Tentu saja tidak ada manusia yang sempurna. Namun, dari semua kemungkinan-kemungkinan yang tampak di depan mata, dalam dunia ketakpastian, tampaknya kita perlu senantiasa beradaptasi terhadap segala bentuk perubahan. Mengoptimalkan hidup saat ini dengan pilihan-pilihan yang serasional mungkin untuk diputuskan.

Kita tidak ingin di masa depan, ketika disodorkan pertanyaan tentang teman baik, tempat favorit, dan hobi kita 10 atau 20 tahun yang lalu, dahi kita akan mengernyit dan bergumam: “semuanya telah berubah.”

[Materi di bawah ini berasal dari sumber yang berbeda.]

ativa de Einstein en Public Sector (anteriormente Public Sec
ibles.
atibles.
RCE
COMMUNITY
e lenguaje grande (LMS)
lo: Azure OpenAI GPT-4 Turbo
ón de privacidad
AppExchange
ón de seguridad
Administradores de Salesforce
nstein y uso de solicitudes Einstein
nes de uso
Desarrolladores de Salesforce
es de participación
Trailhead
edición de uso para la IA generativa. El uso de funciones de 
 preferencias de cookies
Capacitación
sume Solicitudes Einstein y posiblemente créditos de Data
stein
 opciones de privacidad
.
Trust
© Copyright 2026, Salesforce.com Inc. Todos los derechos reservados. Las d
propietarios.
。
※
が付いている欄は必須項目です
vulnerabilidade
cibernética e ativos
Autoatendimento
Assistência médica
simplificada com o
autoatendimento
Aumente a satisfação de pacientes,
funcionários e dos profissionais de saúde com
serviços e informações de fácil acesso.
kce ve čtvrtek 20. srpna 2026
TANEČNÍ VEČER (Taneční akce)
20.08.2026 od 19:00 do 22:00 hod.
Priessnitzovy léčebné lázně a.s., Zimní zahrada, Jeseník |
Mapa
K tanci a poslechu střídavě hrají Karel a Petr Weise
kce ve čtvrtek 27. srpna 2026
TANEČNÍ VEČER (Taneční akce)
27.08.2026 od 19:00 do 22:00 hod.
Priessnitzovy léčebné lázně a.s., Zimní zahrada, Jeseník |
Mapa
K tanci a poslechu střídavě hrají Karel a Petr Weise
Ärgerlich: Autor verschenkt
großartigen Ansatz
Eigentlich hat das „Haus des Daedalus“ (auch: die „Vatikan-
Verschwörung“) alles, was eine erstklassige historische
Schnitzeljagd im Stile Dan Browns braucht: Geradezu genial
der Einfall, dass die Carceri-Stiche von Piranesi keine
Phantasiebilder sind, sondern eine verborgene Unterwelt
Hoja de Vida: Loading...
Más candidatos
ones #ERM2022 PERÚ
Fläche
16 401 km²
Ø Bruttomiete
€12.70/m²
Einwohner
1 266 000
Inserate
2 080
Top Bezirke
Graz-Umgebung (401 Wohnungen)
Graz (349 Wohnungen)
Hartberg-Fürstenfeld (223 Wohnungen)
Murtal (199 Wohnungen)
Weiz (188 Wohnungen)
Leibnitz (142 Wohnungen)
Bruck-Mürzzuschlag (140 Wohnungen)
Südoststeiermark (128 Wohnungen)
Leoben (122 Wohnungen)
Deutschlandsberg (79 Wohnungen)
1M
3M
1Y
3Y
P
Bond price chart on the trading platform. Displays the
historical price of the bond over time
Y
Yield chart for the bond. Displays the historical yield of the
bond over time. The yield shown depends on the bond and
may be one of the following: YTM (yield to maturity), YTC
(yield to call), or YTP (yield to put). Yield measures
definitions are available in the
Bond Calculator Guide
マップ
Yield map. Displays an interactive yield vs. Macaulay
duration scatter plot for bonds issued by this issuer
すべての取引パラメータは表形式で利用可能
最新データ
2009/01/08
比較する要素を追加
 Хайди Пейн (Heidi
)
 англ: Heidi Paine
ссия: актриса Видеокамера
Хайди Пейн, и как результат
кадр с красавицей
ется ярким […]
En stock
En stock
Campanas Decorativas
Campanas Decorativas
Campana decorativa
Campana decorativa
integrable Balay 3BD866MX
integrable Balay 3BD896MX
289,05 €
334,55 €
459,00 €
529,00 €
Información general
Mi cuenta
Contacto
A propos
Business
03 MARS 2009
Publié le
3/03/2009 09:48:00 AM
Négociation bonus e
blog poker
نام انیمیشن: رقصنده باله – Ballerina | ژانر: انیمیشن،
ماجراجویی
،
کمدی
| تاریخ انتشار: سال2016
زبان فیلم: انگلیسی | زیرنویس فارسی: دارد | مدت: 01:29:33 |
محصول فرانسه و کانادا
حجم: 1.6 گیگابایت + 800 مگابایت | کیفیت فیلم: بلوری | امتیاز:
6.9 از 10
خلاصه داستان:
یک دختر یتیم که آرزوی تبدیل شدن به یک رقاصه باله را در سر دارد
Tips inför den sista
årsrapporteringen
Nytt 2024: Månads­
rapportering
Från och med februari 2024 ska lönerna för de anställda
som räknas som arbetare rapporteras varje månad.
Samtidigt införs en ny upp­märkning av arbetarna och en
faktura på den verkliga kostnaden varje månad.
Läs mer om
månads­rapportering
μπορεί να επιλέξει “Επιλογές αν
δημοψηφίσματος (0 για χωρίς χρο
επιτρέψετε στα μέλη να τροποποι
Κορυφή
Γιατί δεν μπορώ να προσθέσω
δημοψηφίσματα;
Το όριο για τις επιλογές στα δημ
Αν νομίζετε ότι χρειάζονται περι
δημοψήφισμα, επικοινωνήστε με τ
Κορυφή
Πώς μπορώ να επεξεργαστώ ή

Ternyata, sedemikian luput kita tentang sebuah titik magis yang kita sebut “sekarang” yang akan menorehkan tinta catatan sejarah hidup kita. Momen di mana akhirnya kita menjadi diri kita. Begitu pula “sekarang” adalah proyeksi dari anggapan-anggapan masa lalu yang sedikit atau banyak bergeser dari tempatnya.

“Sekarang” meniscayakan perubahan terhadap nilai yang dianut serta kepribadian di masa yang akan datang. Kita adalah sebentuk mahakarya yang belum selesai. Detik, menit, dan jam adalah rentetan dari diri kita yang sementara, sama fananya dengan berbagai fase diri kita sebelumnya.

Tidak ada yang tidak berubah kecuali perubahan itu sendiri.